**Source text:**
Matches were never as bad as this in the good old amateur days. For a collection of so-called professionals, the players on both sides served up some appaling rugby. No wonder Dick Best, the London Irish director of coaching, announced that training would start at 7.30am today, while Dean Ryan declared that it was not the first match Bristol had thrown away.
Although Bristol created two fine tries they proved incapable of repeating them when it mattered and consequently they failed to hang on to their lead.
"We have to face facts," intoned Ryan afterwards. "As a club we just do not have the quality of players here to win Premiership matches. Individuals have to look to themselves to come up with the solution. We are losing games we should be winning."

(Stored dataset items)

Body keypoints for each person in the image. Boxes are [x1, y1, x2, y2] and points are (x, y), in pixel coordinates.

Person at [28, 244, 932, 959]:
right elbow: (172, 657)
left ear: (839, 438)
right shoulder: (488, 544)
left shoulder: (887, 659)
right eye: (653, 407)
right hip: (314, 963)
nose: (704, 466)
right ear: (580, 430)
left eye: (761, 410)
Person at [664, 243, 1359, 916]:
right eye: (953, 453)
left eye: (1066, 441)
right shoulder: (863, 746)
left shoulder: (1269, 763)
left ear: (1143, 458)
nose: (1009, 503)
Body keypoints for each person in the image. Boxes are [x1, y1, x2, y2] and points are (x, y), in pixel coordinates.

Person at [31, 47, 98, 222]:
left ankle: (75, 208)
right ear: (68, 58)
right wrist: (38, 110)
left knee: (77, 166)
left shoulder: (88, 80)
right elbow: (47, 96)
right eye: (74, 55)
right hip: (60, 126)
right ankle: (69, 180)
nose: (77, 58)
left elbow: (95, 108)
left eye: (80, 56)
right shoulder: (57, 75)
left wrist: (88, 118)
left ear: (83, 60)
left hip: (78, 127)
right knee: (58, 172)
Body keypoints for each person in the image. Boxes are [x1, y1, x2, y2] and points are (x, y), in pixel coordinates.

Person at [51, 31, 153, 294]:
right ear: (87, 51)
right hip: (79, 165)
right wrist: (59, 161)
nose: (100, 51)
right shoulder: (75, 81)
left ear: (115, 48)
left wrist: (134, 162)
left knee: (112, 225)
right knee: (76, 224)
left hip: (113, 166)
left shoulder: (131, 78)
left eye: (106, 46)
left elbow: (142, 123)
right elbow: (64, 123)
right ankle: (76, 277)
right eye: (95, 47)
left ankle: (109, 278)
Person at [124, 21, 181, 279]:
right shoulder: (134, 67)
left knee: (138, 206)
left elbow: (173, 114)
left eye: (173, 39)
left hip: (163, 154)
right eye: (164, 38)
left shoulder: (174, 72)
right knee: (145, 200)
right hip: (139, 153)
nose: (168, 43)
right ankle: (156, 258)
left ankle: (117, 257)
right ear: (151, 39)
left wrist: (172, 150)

**Problems to solve:**
**1.** In the rugby match report, at what time did Dick Best say training would start today?
**2.** Carry the rugby match report on from its last sentence.

**Task responses:**
**1.** 7.30am

**2.**
Penalties, possession, players and even the referee were swapped with the frequency of Pokemon cards in a school playground. The handling by both sides was not the greatest, but Bristol had a couple of purple patches of spillage which would have put an environmental agency on full alert.
Pretty well every penalty produced three points, although Jarrod Cunningham did contrive to miss his third attempt in the 11th minute, which would have pushed the Exiles just that little bit further ahead.
Although Bristol then made a complete hash of the restart, Irish could not find a way through and Steven Vile broke their hearts with a grubber chip and chase to for a five-metre scrum. From the set piece some deft handiwork by Agustin Pichot and Vile ensured clear water for Spencer Brown to sail through.
The Bristol halfbacks were infinitely superior to the Exiles' Kieran Campbell and Cunningham, they showed greater inventiveness and some serious speed of thought, the precise ingredients with which Bristol cooked up their second try when the prop Paul Johnstone went scudding through from close range.
Had it not been for Cunningham's first-half penalties Irish would have been well out of it. Too often they presented Bristol with straightforward possession. Things did improve for Irish in the second half, but the cohesion was still lacking when they tried anything constructive.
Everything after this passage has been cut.